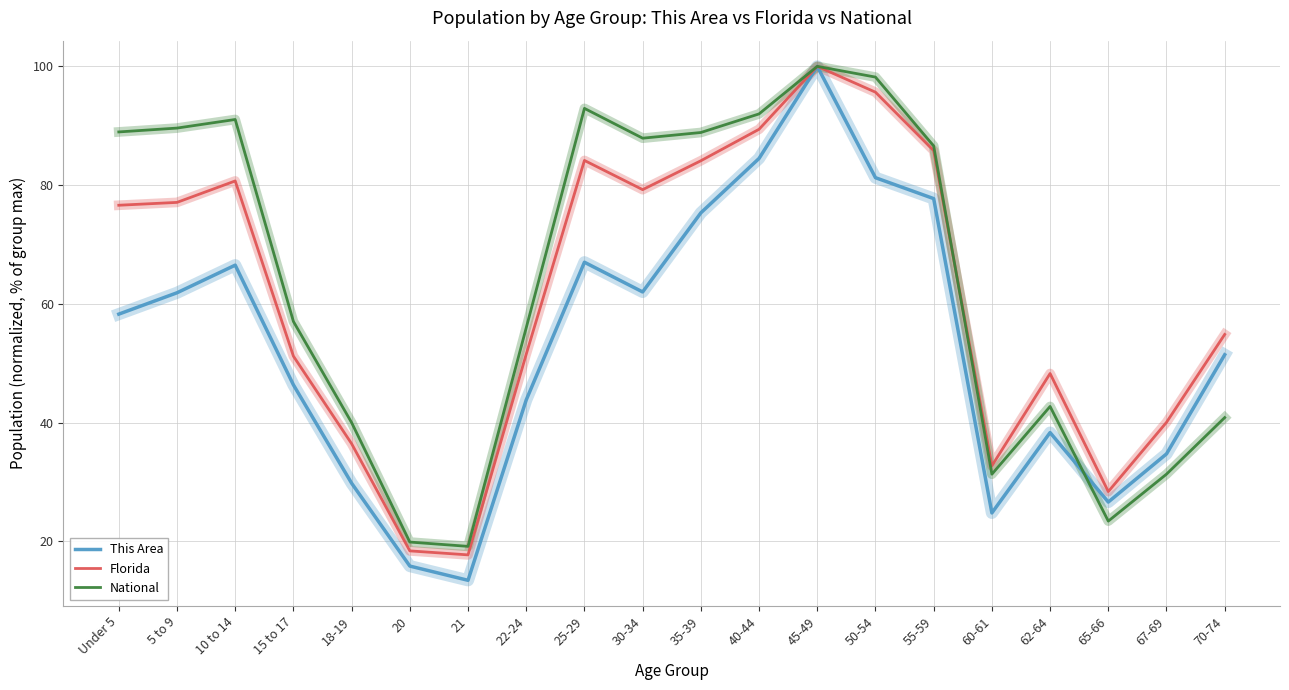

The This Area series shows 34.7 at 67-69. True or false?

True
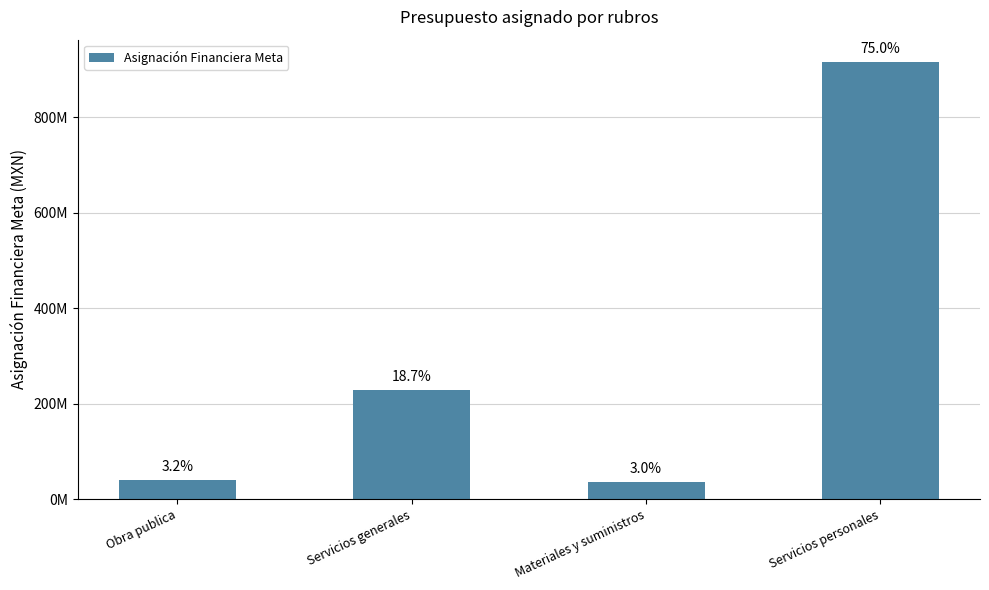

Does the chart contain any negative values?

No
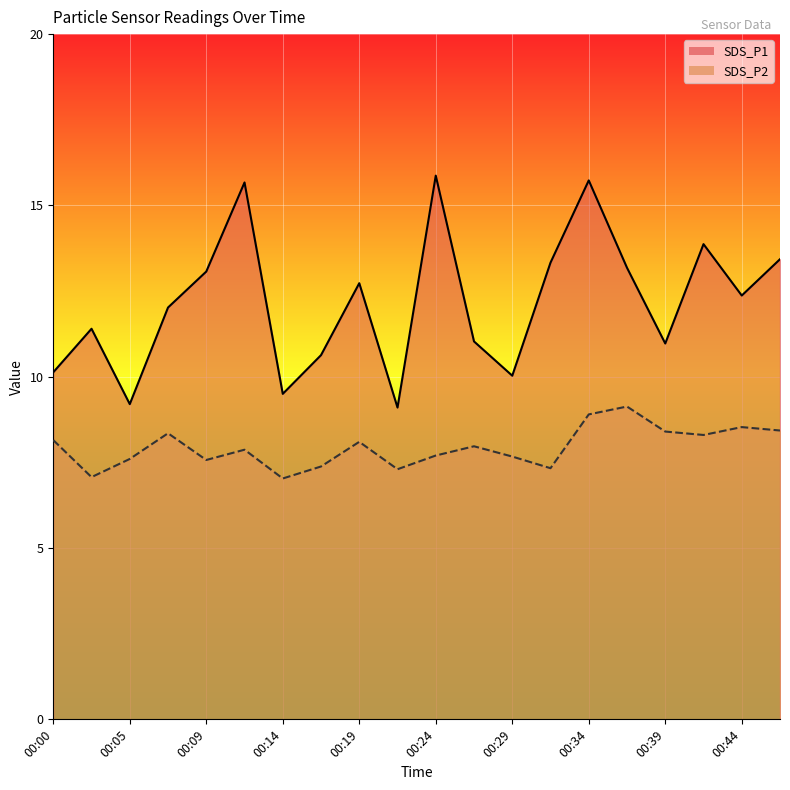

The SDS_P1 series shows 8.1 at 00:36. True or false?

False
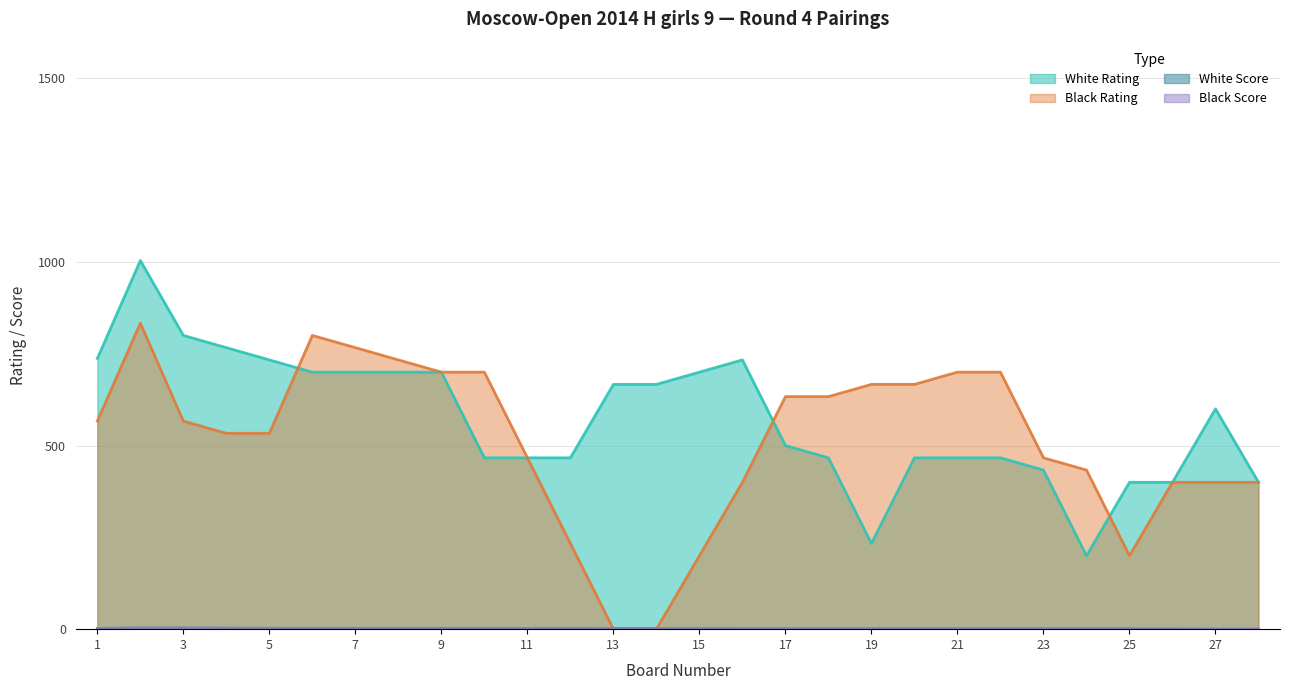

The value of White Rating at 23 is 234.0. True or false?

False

★ ★ ★

» Aim of the exercise
Copy out all of the material above word for word, but leave out the pictures.

» Reply
The This Area series shows 34.7 at 67-69. True or false?

True

Does the chart contain any negative values?

No

The SDS_P1 series shows 8.1 at 00:36. True or false?

False

The value of White Rating at 23 is 234.0. True or false?

False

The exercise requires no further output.